Joy, though, would prove fleeting. With defeated opponent Luis Palmer still prone on the canvas, a concerned hush fell over the room as those who had gathered at the St Andrew’s Sporting Club to pay tribute to Kash Farooq – including world champion Josh Taylor and European, Commonwealth and British title-holder Lee McGregor – watched as medical staff entered the ring. Palmer exited shortly afterwards on a stretcher before being taken by ambulance to hospital.

Reports would start to filter back that the Sheffield-based boxer had suffered a bleed on the brain and had been placed in an induced coma. With memories still fresh of Mike Towell’s death six years ago following a fight in the same ring, it was only natural that those present at this one would start to fear the worst for Palmer.

Mercifully after a fortnight receiving critical care, the father-of-two was back on his feet and “on the road to recovery”. That came as a huge sense of relief to the entire boxing community, including Quigley. Every fighter appreciates what they are signing up for at the outset of their career, knows that heavy fists can do as much damage as any knife or gun. To see that dreaded scenario unfold in front of their eyes, however, is another matter altogether.

Quigley did not enjoy his success one bit, the elation quickly seeping away to be replaced by a lingering sense of anxiety as he awaited news of his vanquished opponent’s condition. The 27 year-old, of course, had done nothing wrong beyond showing his superior boxing technique but that was precious little comfort while Palmer was laid up in a hospital bed fighting for his life.

“It didn’t feel real and I didn’t enjoy winning,” admitted Quigley. “It’s hard to explain but I just couldn’t get one bit of happiness from the victory.

“Now that I know Luis is okay and started his recovery I’ve started to feel a wee bit more positive. But immediately after it happened it was just horrible.

“I had quite a few folk along to watch me but there wasn’t any element of celebration afterwards. I was just more concerned about Luis who was in a coma and just hoping he was going to be okay.

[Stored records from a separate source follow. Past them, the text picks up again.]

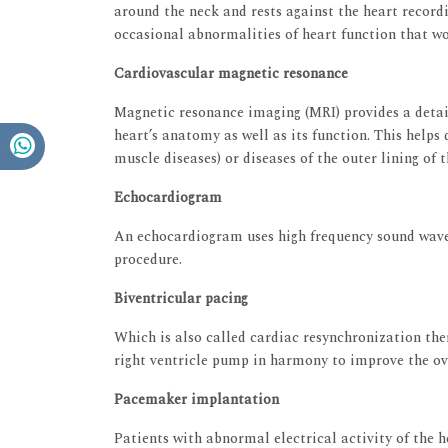
around the neck and rests against the heart recordi
occasional abnormalities of heart function that wou
Cardiovascular magnetic resonance
Magnetic resonance imaging (MRI) provides a detai
heart’s anatomy as well as its function. This helps
muscle diseases) or diseases of the outer lining of 
Echocardiogram
An echocardiogram uses high frequency sound waves
procedure.
Biventricular pacing
Which is also called cardiac resynchronization ther
right ventricle pump in harmony to improve the ove
Pacemaker implantation
Patients with abnormal electrical activity of the 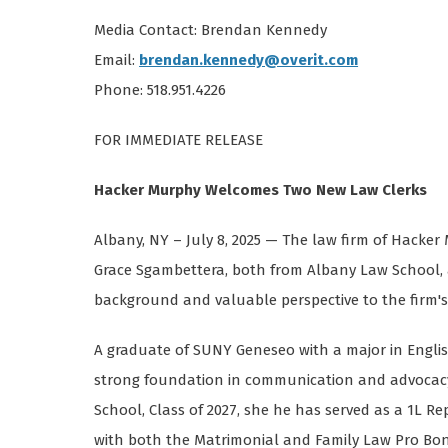
Media Contact: Brendan Kennedy
Email:
brendan.kennedy@overit.com
Phone: 518.951.4226
FOR IMMEDIATE RELEASE
Hacker Murphy Welcomes Two New Law Clerks
Albany, NY – July 8, 2025 — The law firm of Hacke
Grace Sgambettera, both from Albany Law School, a
background and valuable perspective to the firm's
A graduate of SUNY Geneseo with a major in Engli
strong foundation in communication and advocacy 
School, Class of 2027, she he has served as a 1L R
with both the Matrimonial and Family Law Pro Bon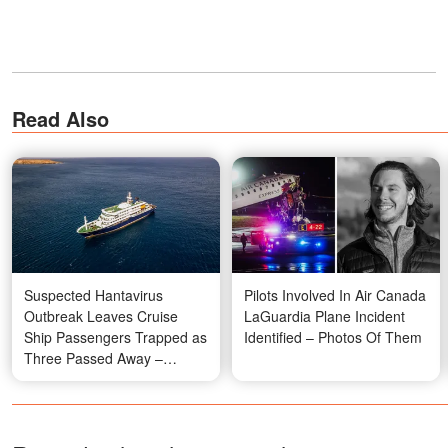
Read Also
Suspected Hantavirus
Pilots Involved In Air Canada
Outbreak Leaves Cruise
LaGuardia Plane Incident
Ship Passengers Trapped as
Identified – Photos Of Them
Three Passed Away –
Details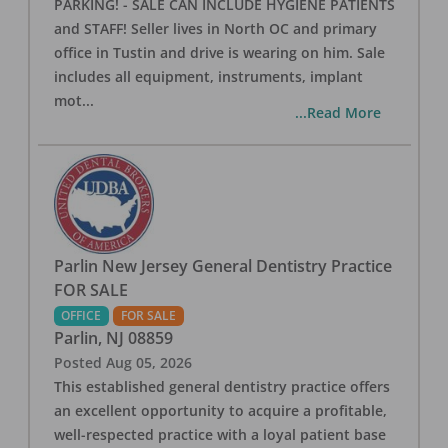
PARKING! - SALE CAN INCLUDE HYGIENE PATIENTS
and STAFF! Seller lives in North OC and primary
office in Tustin and drive is wearing on him. Sale
includes all equipment, instruments, implant
mot
...
...Read More
Parlin New Jersey General Dentistry Practice
FOR SALE
OFFICE
FOR SALE
Parlin
,
NJ
08859
Posted
Aug 05, 2026
This established general dentistry practice offers
an excellent opportunity to acquire a profitable,
well-respected practice with a loyal patient base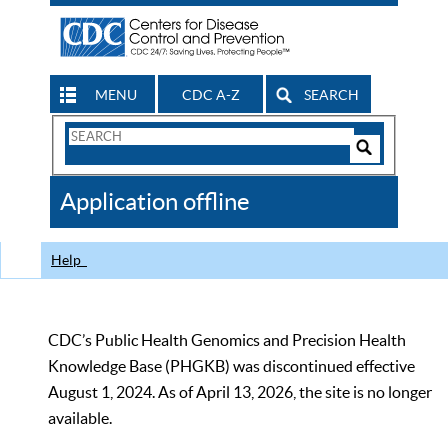
MENU
CDC A-Z
SEARCH
Search
Form
Search
Controls
The
Application offline
CDC
Help
CDC’s Public Health Genomics and Precision Health
Knowledge Base (PHGKB) was discontinued effective
August 1, 2024. As of April 13, 2026, the site is no longer
available.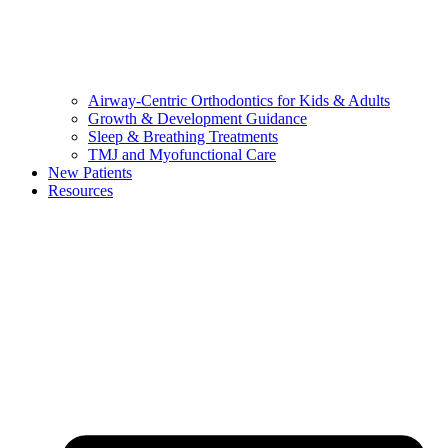
Airway-Centric Orthodontics for Kids & Adults
Growth & Development Guidance
Sleep & Breathing Treatments
TMJ and Myofunctional Care
New Patients
Resources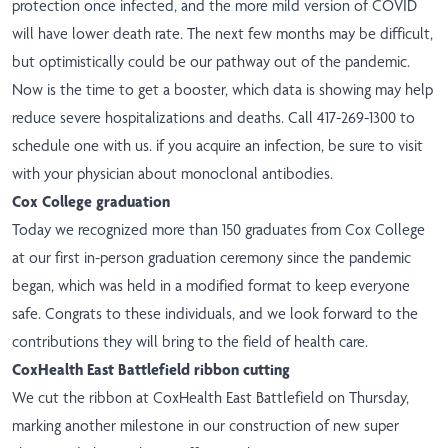
protection once infected, and the more mild version of COVID
will have lower death rate. The next few months may be difficult,
but optimistically could be our pathway out of the pandemic.
Now is the time to get a booster, which data is showing may help
reduce severe hospitalizations and deaths. Call 417-269-1300 to
schedule one with us. if you acquire an infection, be sure to visit
with your physician about monoclonal antibodies.
Cox College graduation
Today we recognized more than 150 graduates from Cox College
at our first in-person graduation ceremony since the pandemic
began, which was held in a modified format to keep everyone
safe. Congrats to these individuals, and we look forward to the
contributions they will bring to the field of health care.
CoxHealth East Battlefield ribbon cutting
We cut the ribbon at CoxHealth East Battlefield on Thursday,
marking another milestone in our construction of new super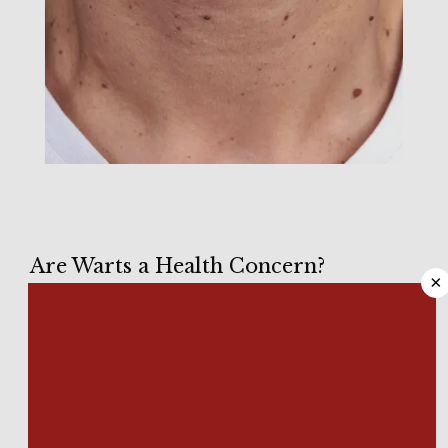
HOME
Are Warts a Health Concern?
×
ABOUT
Like all warts, 
plantar warts
, those affecting the soles of your 
feet, result from infection with certain strains of human 
papillomavirus (HPV), typically entering the skin through an 
MEET OUR TEAM
abrasion, cut, or other break in the skin. 
While 
most common warts
 are simply benign, symptomless 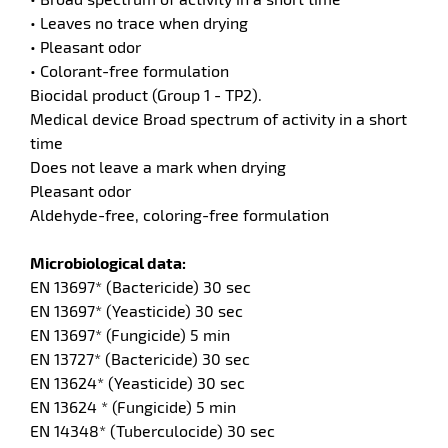
• Leaves no trace when drying
• Pleasant odor
• Colorant-free formulation
Biocidal product (Group 1 - TP2).
enu
Medical device Broad spectrum of activity in a short
ts
time
Does not leave a mark when drying
Pleasant odor
Aldehyde-free, coloring-free formulation
Microbiological data:
EN 13697* (Bactericide) 30 sec
enu
EN 13697* (Yeasticide) 30 sec
en
tenance
EN 13697* (Fungicide) 5 min
ct
EN 13727* (Bactericide) 30 sec
EN 13624* (Yeasticide) 30 sec
EN 13624 * (Fungicide) 5 min
EN 14348* (Tuberculocide) 30 sec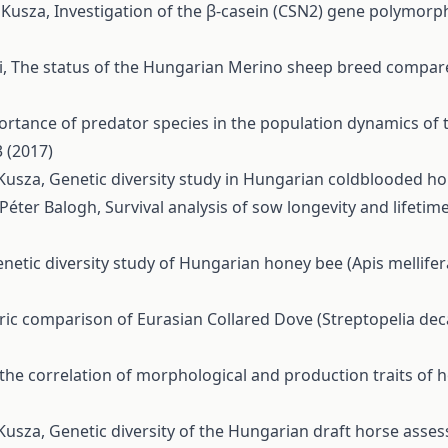
a Kusza,
Investigation of the β-casein (CSN2) gene polymorp
i,
The status of the Hungarian Merino sheep breed compar
rtance of predator species in the population dynamics of 
 (2017)
 Kusza,
Genetic diversity study in Hungarian coldblooded h
 Péter Balogh,
Survival analysis of sow longevity and lifet
netic diversity study of Hungarian honey bee (Apis mellife
c comparison of Eurasian Collared Dove (Streptopelia deca
the correlation of morphological and production traits of h
 Kusza,
Genetic diversity of the Hungarian draft horse ass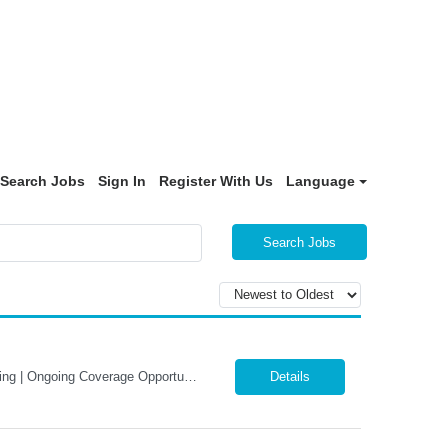
Search Jobs
Sign In
Register With Us
Language
Search Jobs
LOCUM Physiatrist (PM&R) – Davenport, Iowa Inpatient Rehabilitation | Daily Rounding | Ongoing Coverage Opportunities 365 Healthcare is seeking a Board-Certified Physical Medicine & Rehabilitation (PM&R) Physician for a locum tenens opportunity at MercyOne Genesis Davenport West Medical Center. This inpatient rehabilitation position offers a collaborative practice environme...
Details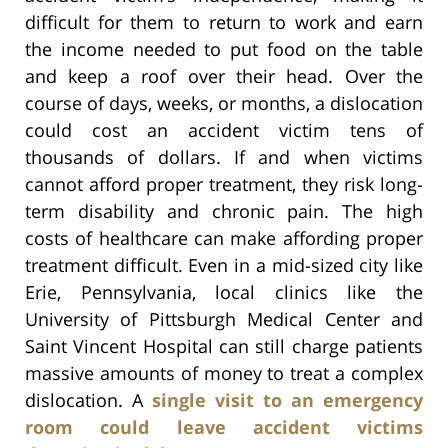
difficult for them to return to work and earn
the income needed to put food on the table
and keep a roof over their head. Over the
course of days, weeks, or months, a dislocation
could cost an accident victim tens of
thousands of dollars. If and when victims
cannot afford proper treatment, they risk long-
term disability and chronic pain. The high
costs of healthcare can make affording proper
treatment difficult. Even in a mid-sized city like
Erie, Pennsylvania, local clinics like the
University of Pittsburgh Medical Center and
Saint Vincent Hospital can still charge patients
massive amounts of money to treat a complex
dislocation. A
single visit to an emergency
room could leave accident victims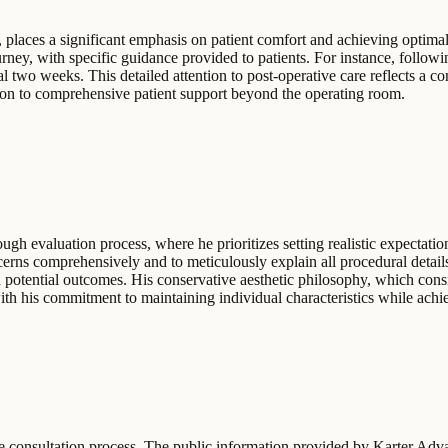
, places a significant emphasis on patient comfort and achieving optima
ney, with specific guidance provided to patients. For instance, followin
al two weeks. This detailed attention to post-operative care reflects a 
ation to comprehensive patient support beyond the operating room.
ugh evaluation process, where he prioritizes setting realistic expectatio
ncerns comprehensively and to meticulously explain all procedural detai
 potential outcomes. His conservative aesthetic philosophy, which consis
with his commitment to maintaining individual characteristics while achi
 the consultation process. The public information provided by Karter Ad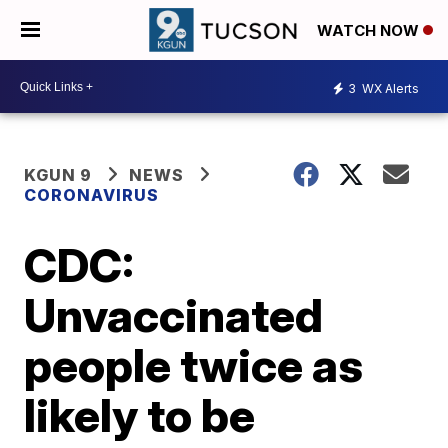
WATCH NOW
3
WX Alerts
KGUN 9
NEWS
CORONAVIRUS
CDC:
Unvaccinated
people twice as
likely to be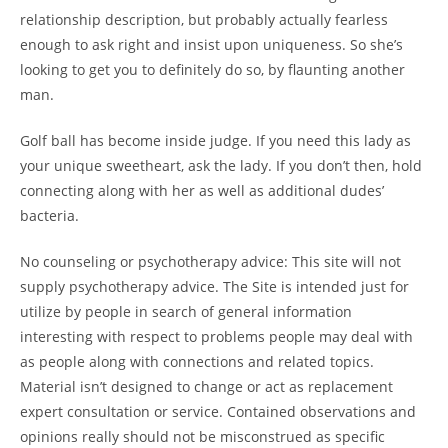
relationship description, but probably actually fearless
enough to ask right and insist upon uniqueness. So she’s
looking to get you to definitely do so, by flaunting another
man.
Golf ball has become inside judge. If you need this lady as
your unique sweetheart, ask the lady. If you don’t then, hold
connecting along with her as well as additional dudes’
bacteria.
No counseling or psychotherapy advice: This site will not
supply psychotherapy advice. The Site is intended just for
utilize by people in search of general information
interesting with respect to problems people may deal with
as people along with connections and related topics.
Material isn’t designed to change or act as replacement
expert consultation or service. Contained observations and
opinions really should not be misconstrued as specific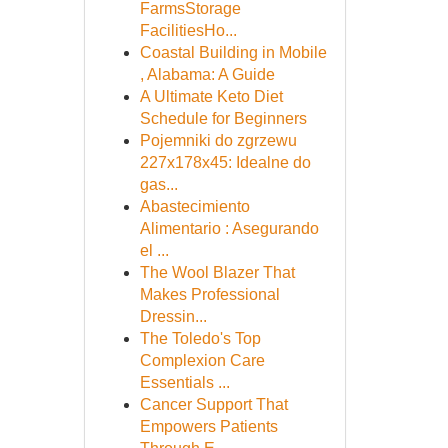
FarmsStorage
FacilitiesHo...
Coastal Building in Mobile
, Alabama: A Guide
A Ultimate Keto Diet
Schedule for Beginners
Pojemniki do zgrzewu
227x178x45: Idealne do
gas...
Abastecimiento
Alimentario : Asegurando
el ...
The Wool Blazer That
Makes Professional
Dressin...
The Toledo's Top
Complexion Care
Essentials ...
Cancer Support That
Empowers Patients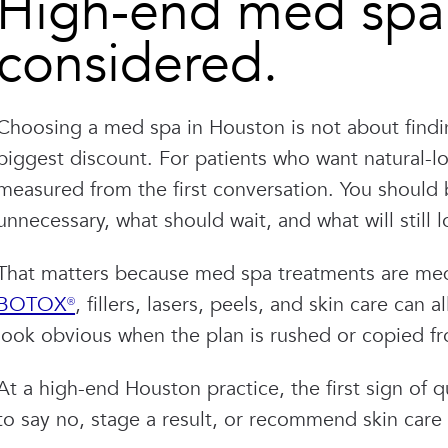
High-end med spa 
considered.
Choosing a med spa in Houston is not about findin
biggest discount. For patients who want natural-loo
measured from the first conversation. You should b
unnecessary, what should wait, and what will still lo
That matters because med spa treatments are medi
BOTOX®
, fillers, lasers, peels, and skin care can 
look obvious when the plan is rushed or copied f
At a high-end Houston practice, the first sign of qu
to say no, stage a result, or recommend skin care 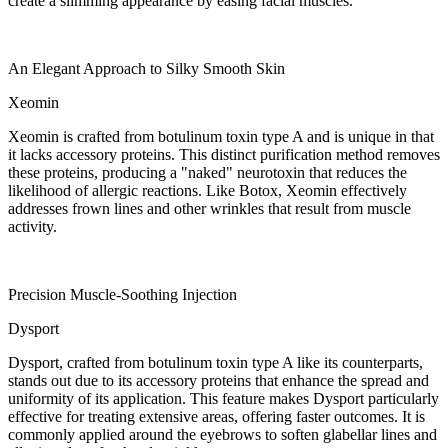
create a slimming appearance by easing facial muscles.
An Elegant Approach to Silky Smooth Skin
Xeomin
Xeomin is crafted from botulinum toxin type A and is unique in that
it lacks accessory proteins. This distinct purification method removes
these proteins, producing a "naked" neurotoxin that reduces the
likelihood of allergic reactions. Like Botox, Xeomin effectively
addresses frown lines and other wrinkles that result from muscle
activity.
Precision Muscle-Soothing Injection
Dysport
Dysport, crafted from botulinum toxin type A like its counterparts,
stands out due to its accessory proteins that enhance the spread and
uniformity of its application. This feature makes Dysport particularly
effective for treating extensive areas, offering faster outcomes. It is
commonly applied around the eyebrows to soften glabellar lines and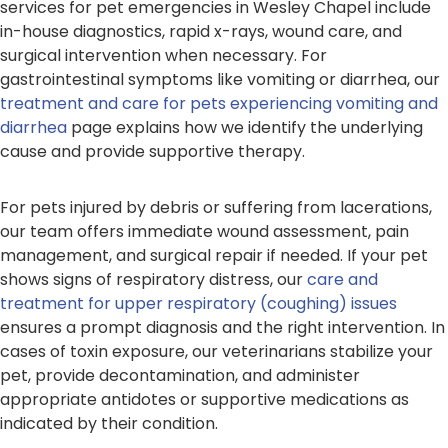
services for pet emergencies in Wesley Chapel include
in-house diagnostics, rapid x-rays, wound care, and
surgical intervention when necessary. For
gastrointestinal symptoms like vomiting or diarrhea, our
treatment and care for pets experiencing vomiting and
diarrhea
page explains how we identify the underlying
cause and provide supportive therapy.
For pets injured by debris or suffering from lacerations,
our team offers immediate wound assessment, pain
management, and surgical repair if needed. If your pet
shows signs of respiratory distress, our
care and
treatment for upper respiratory (coughing) issues
ensures a prompt diagnosis and the right intervention. In
cases of toxin exposure, our veterinarians stabilize your
pet, provide decontamination, and administer
appropriate antidotes or supportive medications as
indicated by their condition.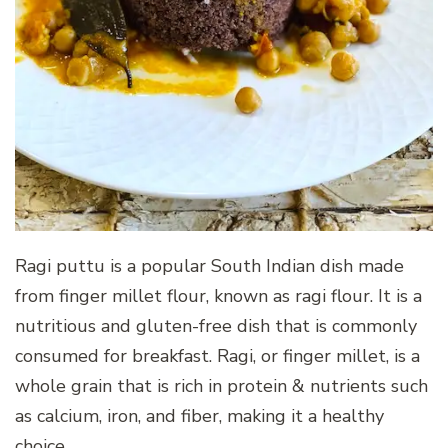
Ragi puttu is a popular South Indian dish made
from finger millet flour, known as ragi flour. It is a
nutritious and gluten-free dish that is commonly
consumed for breakfast. Ragi, or finger millet, is a
whole grain that is rich in protein & nutrients such
as calcium, iron, and fiber, making it a healthy
choice.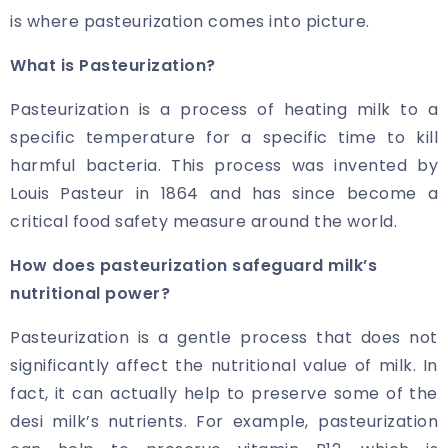
is where pasteurization comes into picture.
What is Pasteurization?
Pasteurization is a process of heating milk to a
specific temperature for a specific time to kill
harmful bacteria. This process was invented by
Louis Pasteur in 1864 and has since become a
critical food safety measure around the world.
How does pasteurization safeguard milk’s
nutritional power?
Pasteurization is a gentle process that does not
significantly affect the nutritional value of milk. In
fact, it can actually help to preserve some of the
desi milk’s nutrients. For example, pasteurization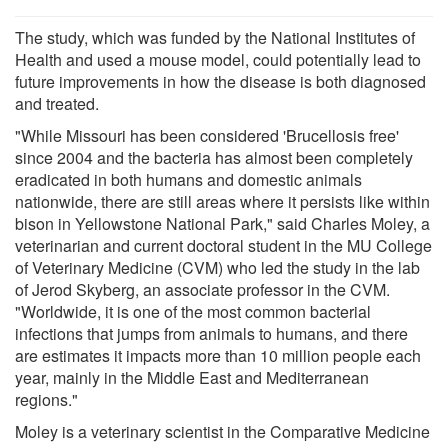
The study, which was funded by the National Institutes of
Health and used a mouse model, could potentially lead to
future improvements in how the disease is both diagnosed
and treated.
"While Missouri has been considered 'Brucellosis free'
since 2004 and the bacteria has almost been completely
eradicated in both humans and domestic animals
nationwide, there are still areas where it persists like within
bison in Yellowstone National Park," said Charles Moley, a
veterinarian and current doctoral student in the MU College
of Veterinary Medicine (CVM) who led the study in the lab
of Jerod Skyberg, an associate professor in the CVM.
"Worldwide, it is one of the most common bacterial
infections that jumps from animals to humans, and there
are estimates it impacts more than 10 million people each
year, mainly in the Middle East and Mediterranean
regions."
Moley is a veterinary scientist in the Comparative Medicine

“We all know these are the dangers of a sport like boxing but it still takes you by shock when it happens. Thankfully that kind of thing doesn’t happen very often. It’s like a freak accident in a way, it’s just not something you expect.

“When the paramedics came into the ring that’s when I knew it was serious. Luis wasn’t responding and had lost consciousness and then they had the oxygen mask on him and took him away on the stretcher.

“Iain Wilson, my promoter, was keeping me up to speed with a phone call or text every couple of hours at the start when we didn’t know what was happening and then every day after that. My coach met with Luis’ mum and passed on a card signed by us all and I made a donation to his Just Giving page too.

“I didn’t do anything for a week. I was at my work but I didn’t train as my head was all over the place. Beforehand I had pictured it being so much different and with me being on a high but it wasn’t like that at all. It was just a massive relief for me knowing he’s going to be alright. He’s hopefully going to be healthy and can enjoy his life with his kids and that’s the main thing.”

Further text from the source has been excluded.